The U.S. Supreme Court has set oral arguments in Patchak v. Zinke for November 7. The justices will hear from the Match-E-Be-Nash-She-Wish Band of Pottawatomi Indians, also known as the Gun Lake Tribe, and the Trump administration. Attorneys for each side received permission to present a “divided argument.”
The case questions the constitutionality of whether a federal statute depriving an American the right to pursue a pending lawsuit violates the Fifth Amendment’s Due Process Clause.
The federal government took into trust land in Wayland, Michigan for the Gun Lake Tribe, which opened the Gun Lake Casino on the land. David Patchak, who lives near the casino, claimed its construction and operation caused him injury. He brought a lawsuit against the U.S. government which ended up in the Supreme Court over the issue of whether Patchak had standing to sue. The high court said he did. Subsequently former President Barack Obama signed the 2014 Gun Lake Trust Land Reaffirmation Act, stating any legal action regarding the tribe’s casino site “shall not be filed or maintained in a federal court and shall promptly be dismissed.”
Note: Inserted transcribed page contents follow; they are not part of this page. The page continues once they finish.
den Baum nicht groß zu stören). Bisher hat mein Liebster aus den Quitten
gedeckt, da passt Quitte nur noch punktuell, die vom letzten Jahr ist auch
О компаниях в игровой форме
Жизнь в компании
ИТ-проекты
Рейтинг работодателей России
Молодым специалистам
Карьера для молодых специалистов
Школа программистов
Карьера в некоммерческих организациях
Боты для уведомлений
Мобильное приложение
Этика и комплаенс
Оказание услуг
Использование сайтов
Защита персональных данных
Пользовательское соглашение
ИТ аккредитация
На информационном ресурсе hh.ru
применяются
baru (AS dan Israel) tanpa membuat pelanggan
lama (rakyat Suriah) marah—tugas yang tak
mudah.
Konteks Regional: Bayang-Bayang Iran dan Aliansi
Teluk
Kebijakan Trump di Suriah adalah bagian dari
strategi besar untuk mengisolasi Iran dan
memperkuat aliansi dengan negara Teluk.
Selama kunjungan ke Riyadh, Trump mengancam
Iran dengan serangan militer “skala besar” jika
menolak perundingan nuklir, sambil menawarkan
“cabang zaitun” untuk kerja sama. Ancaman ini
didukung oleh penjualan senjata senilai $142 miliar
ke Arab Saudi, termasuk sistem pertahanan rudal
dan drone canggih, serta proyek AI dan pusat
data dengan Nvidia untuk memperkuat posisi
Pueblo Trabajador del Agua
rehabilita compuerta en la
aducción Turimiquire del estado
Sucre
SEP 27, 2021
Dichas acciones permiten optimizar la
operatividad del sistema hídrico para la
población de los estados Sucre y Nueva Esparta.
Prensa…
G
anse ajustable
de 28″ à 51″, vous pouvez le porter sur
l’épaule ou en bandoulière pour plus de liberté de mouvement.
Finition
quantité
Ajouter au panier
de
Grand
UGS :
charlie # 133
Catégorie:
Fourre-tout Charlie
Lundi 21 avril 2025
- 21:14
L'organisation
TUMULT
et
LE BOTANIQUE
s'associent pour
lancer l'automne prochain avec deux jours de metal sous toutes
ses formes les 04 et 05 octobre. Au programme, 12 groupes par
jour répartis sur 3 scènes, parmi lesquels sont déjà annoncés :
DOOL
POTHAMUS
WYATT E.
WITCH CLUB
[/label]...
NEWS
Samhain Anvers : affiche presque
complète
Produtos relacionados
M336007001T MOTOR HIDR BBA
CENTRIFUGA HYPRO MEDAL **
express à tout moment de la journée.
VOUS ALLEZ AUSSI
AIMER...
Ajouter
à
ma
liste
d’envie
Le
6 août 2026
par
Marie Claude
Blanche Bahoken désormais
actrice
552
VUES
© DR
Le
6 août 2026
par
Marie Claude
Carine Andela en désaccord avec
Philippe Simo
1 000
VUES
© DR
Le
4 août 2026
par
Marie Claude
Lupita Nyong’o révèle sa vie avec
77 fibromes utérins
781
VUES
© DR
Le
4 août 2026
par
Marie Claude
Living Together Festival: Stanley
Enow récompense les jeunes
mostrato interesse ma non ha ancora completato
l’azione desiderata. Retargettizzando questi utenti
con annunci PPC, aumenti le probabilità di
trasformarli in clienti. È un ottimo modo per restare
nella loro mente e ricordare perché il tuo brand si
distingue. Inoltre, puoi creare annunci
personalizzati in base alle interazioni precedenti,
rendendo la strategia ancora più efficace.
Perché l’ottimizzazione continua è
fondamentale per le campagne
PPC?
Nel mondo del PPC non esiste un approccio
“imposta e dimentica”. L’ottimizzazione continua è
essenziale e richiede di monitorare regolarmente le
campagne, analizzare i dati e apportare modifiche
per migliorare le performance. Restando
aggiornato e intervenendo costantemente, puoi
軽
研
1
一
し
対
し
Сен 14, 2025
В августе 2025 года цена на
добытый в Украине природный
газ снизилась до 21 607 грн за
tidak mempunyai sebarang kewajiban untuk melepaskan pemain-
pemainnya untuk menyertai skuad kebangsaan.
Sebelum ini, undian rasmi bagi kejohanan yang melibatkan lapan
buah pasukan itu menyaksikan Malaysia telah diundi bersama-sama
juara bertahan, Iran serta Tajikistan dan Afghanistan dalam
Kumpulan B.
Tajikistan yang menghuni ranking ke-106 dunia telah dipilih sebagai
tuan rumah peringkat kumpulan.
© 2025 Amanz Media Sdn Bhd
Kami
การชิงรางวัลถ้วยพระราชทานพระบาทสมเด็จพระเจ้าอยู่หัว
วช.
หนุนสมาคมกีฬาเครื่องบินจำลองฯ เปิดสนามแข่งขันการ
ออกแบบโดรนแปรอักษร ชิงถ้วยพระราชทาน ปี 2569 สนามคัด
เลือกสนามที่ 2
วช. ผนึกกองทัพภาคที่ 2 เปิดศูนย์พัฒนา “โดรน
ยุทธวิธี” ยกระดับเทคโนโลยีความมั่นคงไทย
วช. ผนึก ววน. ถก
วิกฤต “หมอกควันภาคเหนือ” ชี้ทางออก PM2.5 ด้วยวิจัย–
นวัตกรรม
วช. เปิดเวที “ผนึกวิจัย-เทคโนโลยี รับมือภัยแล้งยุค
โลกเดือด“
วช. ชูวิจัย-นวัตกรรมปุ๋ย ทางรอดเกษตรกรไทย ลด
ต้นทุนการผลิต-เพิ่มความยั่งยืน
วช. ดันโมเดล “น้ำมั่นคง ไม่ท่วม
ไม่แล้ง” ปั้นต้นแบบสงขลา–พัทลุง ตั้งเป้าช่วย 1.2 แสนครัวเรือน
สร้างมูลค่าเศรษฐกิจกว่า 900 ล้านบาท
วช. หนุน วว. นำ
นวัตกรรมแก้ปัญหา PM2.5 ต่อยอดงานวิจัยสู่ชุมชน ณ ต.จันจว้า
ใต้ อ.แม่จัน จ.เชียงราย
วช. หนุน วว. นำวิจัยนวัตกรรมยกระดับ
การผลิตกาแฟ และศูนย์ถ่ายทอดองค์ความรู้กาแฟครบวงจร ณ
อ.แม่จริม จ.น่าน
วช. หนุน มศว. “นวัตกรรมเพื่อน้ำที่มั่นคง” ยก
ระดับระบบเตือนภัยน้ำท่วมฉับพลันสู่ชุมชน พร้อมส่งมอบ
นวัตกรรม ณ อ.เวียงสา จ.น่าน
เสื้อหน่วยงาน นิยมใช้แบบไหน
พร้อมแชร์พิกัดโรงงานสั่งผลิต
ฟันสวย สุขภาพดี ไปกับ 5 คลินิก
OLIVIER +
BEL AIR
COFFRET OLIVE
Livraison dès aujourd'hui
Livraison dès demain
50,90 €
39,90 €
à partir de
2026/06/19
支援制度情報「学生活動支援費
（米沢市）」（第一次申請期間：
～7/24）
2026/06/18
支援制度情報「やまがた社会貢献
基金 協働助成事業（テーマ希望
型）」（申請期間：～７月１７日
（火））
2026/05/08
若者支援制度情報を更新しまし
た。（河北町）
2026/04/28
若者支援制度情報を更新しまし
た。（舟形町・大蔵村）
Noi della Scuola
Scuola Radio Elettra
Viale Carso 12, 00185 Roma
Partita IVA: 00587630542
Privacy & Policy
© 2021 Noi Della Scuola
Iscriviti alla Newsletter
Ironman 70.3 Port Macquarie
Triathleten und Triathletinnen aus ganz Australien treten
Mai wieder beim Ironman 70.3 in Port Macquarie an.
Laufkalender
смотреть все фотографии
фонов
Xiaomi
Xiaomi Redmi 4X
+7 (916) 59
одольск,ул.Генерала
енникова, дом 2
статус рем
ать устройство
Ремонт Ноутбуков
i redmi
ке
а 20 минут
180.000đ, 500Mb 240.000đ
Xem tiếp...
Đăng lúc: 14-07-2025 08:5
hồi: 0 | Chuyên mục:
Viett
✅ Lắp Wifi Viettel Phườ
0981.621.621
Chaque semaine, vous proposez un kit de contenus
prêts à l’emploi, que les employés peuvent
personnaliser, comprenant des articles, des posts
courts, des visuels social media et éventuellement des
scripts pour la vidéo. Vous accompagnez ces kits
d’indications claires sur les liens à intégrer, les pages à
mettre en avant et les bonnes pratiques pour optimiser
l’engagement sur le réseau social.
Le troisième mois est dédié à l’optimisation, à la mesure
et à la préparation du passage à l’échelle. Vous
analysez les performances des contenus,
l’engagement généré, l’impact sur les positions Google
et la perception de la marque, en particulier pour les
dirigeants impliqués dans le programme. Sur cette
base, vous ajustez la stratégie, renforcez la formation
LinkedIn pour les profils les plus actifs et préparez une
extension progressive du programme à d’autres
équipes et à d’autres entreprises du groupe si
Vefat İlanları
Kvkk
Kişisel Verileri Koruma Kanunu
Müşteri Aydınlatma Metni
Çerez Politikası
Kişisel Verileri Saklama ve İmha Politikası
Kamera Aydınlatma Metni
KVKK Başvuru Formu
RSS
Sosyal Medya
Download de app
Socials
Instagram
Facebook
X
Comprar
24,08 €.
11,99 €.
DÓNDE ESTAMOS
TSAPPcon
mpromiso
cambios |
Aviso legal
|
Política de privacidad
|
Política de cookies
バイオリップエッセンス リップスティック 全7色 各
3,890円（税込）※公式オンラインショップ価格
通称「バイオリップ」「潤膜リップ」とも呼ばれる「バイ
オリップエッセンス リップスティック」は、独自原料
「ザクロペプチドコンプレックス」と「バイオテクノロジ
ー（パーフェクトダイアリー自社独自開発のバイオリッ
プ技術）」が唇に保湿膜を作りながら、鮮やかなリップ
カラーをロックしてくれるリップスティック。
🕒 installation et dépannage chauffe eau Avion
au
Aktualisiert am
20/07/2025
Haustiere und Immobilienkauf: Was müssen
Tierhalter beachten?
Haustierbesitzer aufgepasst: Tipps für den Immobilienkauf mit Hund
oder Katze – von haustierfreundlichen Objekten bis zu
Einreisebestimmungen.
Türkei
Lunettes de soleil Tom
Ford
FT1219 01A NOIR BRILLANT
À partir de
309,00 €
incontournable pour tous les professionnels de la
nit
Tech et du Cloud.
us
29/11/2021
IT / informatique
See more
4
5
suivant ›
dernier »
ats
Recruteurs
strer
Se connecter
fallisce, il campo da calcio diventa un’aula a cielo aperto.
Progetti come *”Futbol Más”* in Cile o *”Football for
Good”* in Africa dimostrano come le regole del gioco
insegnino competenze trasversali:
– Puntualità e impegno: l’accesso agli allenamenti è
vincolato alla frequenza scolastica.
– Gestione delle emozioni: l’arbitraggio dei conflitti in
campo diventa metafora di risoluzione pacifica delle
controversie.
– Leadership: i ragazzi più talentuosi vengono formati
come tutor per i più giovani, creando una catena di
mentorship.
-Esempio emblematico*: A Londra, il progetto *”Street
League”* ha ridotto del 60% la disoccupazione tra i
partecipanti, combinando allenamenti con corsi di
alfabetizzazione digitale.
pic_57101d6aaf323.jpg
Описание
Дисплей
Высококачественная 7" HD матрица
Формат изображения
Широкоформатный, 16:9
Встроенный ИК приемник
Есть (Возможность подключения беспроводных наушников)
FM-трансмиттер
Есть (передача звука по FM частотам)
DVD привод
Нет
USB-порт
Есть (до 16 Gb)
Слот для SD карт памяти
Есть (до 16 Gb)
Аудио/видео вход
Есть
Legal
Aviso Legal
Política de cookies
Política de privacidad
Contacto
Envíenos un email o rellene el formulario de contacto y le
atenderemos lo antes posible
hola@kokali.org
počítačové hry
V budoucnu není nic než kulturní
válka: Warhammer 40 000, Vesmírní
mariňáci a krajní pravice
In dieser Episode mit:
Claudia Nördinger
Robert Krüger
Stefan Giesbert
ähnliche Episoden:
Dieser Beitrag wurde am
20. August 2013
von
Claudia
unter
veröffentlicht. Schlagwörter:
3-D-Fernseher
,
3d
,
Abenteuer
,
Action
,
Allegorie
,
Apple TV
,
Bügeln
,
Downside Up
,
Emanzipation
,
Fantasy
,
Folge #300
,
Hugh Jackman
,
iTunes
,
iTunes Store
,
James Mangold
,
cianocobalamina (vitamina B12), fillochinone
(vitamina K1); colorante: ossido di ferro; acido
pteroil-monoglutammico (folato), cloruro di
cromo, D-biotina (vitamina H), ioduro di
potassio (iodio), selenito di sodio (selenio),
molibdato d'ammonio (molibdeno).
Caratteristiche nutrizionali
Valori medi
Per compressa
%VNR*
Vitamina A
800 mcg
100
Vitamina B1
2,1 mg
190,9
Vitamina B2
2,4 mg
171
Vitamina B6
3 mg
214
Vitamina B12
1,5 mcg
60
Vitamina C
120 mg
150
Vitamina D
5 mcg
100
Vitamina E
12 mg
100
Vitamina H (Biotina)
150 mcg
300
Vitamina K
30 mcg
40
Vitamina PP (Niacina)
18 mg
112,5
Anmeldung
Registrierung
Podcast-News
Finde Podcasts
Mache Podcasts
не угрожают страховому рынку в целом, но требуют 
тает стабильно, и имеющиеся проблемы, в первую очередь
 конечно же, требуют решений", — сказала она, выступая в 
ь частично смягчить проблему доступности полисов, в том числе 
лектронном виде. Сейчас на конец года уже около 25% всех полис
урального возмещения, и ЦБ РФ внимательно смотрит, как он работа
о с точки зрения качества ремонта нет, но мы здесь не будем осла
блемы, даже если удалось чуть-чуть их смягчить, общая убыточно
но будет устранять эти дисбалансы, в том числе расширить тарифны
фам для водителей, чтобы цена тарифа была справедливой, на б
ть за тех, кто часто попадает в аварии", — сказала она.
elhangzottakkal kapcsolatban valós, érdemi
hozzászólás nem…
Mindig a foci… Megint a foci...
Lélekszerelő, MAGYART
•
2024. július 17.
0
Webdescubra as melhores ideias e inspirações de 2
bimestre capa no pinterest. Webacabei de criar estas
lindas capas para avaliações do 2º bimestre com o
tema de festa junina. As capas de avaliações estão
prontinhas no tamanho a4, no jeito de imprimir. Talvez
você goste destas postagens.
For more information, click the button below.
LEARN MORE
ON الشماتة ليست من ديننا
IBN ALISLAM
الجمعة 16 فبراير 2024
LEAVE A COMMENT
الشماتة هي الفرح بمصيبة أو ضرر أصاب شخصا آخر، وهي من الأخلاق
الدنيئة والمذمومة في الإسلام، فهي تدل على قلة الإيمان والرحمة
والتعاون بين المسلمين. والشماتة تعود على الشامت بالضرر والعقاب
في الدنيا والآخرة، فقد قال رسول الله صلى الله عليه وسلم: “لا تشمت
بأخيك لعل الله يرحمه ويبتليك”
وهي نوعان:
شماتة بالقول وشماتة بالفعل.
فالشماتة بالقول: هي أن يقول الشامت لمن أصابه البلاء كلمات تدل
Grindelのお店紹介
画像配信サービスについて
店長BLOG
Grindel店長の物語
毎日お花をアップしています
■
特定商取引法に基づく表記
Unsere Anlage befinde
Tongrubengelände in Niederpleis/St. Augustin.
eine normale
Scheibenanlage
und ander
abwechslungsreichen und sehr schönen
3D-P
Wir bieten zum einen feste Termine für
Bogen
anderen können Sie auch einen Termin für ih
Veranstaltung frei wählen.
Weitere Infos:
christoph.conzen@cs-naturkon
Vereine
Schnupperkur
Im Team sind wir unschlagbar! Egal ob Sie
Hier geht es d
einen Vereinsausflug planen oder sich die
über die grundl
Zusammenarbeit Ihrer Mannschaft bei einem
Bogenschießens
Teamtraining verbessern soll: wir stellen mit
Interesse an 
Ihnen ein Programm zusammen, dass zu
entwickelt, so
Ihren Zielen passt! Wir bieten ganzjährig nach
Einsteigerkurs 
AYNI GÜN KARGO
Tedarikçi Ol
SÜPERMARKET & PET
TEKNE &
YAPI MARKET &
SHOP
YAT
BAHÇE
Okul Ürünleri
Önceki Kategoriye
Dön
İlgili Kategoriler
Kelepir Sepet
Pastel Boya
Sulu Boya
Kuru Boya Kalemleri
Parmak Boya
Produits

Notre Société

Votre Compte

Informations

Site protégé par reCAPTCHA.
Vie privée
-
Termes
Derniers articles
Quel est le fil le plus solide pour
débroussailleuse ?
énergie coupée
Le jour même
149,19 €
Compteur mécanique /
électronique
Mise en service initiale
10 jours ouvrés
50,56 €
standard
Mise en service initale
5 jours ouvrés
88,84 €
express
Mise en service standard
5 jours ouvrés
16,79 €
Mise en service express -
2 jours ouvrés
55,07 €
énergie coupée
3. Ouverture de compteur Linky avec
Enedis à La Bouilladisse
The Supreme Court will determine if the government can direct the courts to dismiss pending lawsuits by enacting new statutes in this way, or if such an action is unconstitutional. Lower courts have upheld the law.
In a brief submitted to the court, the National Congress of American Indians, the largest inter-tribal organization, said, “Land held in trust by the United States for the benefit of Indian tribes plays a critical role in tribal self-government and economic development. Trust lands support all aspects of tribal life, from the provision of government and health care services to the protection of natural resources to energy development.”